The office affirmed that the boy was hit by a black rubber bullet and that only one officer was using that type – but said that the officer didn't look like the boy's description. “Following your client’s appeal, photographs of the other policemen were collected and none look like your client’s description,” the letter adds.
It rejected the family's appeal to reopen the case. They explained that due to the failure to locate a suspect similar in appearance to the description, the absence of evidence that the shooting was illegal and the passage of four and a half years since the event – rendering it unlikely that new evidence would come to light – no grounds were found to reverse the case's closing.
On Wednesday afternoon Sleiman and Avitan filed a complaint about the police planting the M-16 rifle in his house.

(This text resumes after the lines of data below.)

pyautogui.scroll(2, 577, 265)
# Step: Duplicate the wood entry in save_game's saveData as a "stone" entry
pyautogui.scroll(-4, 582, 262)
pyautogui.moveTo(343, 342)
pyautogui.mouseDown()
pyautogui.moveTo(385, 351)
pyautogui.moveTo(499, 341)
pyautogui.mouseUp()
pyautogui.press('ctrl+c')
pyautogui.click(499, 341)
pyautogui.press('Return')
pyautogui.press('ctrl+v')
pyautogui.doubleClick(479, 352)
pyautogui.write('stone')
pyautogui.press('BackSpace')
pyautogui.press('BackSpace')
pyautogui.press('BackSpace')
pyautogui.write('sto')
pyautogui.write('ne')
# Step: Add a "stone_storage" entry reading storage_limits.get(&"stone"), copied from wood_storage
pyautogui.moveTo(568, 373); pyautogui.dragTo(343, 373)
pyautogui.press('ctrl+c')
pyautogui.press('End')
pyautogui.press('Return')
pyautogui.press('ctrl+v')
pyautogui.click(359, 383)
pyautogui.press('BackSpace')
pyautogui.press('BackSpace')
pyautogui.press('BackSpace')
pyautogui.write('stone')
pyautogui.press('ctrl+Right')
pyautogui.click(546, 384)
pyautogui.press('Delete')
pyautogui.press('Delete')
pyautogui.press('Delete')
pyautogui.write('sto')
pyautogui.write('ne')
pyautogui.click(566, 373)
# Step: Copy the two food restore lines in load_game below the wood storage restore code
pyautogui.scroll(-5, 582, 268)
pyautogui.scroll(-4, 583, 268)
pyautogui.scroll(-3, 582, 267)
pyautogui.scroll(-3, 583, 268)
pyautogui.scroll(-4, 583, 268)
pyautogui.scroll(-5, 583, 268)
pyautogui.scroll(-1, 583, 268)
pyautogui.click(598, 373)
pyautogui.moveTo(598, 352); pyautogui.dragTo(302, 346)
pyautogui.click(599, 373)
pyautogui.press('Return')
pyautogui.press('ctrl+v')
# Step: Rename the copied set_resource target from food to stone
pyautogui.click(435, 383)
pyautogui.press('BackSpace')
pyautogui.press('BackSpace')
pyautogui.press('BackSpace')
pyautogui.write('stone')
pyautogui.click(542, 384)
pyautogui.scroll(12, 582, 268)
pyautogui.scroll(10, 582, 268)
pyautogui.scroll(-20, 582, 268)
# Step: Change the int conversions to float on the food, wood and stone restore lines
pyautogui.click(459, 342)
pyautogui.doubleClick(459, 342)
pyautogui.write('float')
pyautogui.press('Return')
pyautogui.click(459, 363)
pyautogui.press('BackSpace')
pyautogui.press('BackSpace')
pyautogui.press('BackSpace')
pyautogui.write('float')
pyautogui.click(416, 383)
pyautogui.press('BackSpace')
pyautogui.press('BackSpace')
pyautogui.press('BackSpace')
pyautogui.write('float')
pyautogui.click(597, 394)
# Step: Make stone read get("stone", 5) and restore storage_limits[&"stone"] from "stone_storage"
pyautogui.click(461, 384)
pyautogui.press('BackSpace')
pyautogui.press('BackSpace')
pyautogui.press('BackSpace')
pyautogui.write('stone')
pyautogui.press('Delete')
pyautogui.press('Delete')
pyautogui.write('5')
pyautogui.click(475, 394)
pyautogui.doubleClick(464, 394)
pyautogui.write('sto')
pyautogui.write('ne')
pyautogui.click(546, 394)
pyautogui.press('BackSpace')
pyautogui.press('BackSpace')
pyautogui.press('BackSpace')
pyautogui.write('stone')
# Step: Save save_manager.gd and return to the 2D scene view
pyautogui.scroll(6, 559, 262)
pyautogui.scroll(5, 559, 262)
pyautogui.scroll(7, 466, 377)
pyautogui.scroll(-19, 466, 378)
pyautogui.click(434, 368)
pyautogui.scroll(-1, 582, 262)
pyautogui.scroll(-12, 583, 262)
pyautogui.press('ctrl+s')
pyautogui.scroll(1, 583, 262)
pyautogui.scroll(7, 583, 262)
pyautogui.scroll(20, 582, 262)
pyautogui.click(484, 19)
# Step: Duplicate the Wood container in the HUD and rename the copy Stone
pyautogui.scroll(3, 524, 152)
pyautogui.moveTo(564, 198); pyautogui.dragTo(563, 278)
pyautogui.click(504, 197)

“My expectations are not high,” Avitan says. “I expect responsibility to be accepted, for somebody to investigate. I want to ask the judge who granted the search warrant [of my home], did he know this was part of a TV show? Did he ask what they were searching for? I expect the police to take responsibility, at the level of the district commander and the police commissioner. I expect the officers to provide an explanation."
Black rubber bullets have killed one person and badly injured dozens over the years – including children. In some cases, they were used against procedure. The police are not supposed to aim rifles armed with rubber bullets at children, the elderly or pregnant women and when they do make use of such means, they’re supposed to aim at the legs.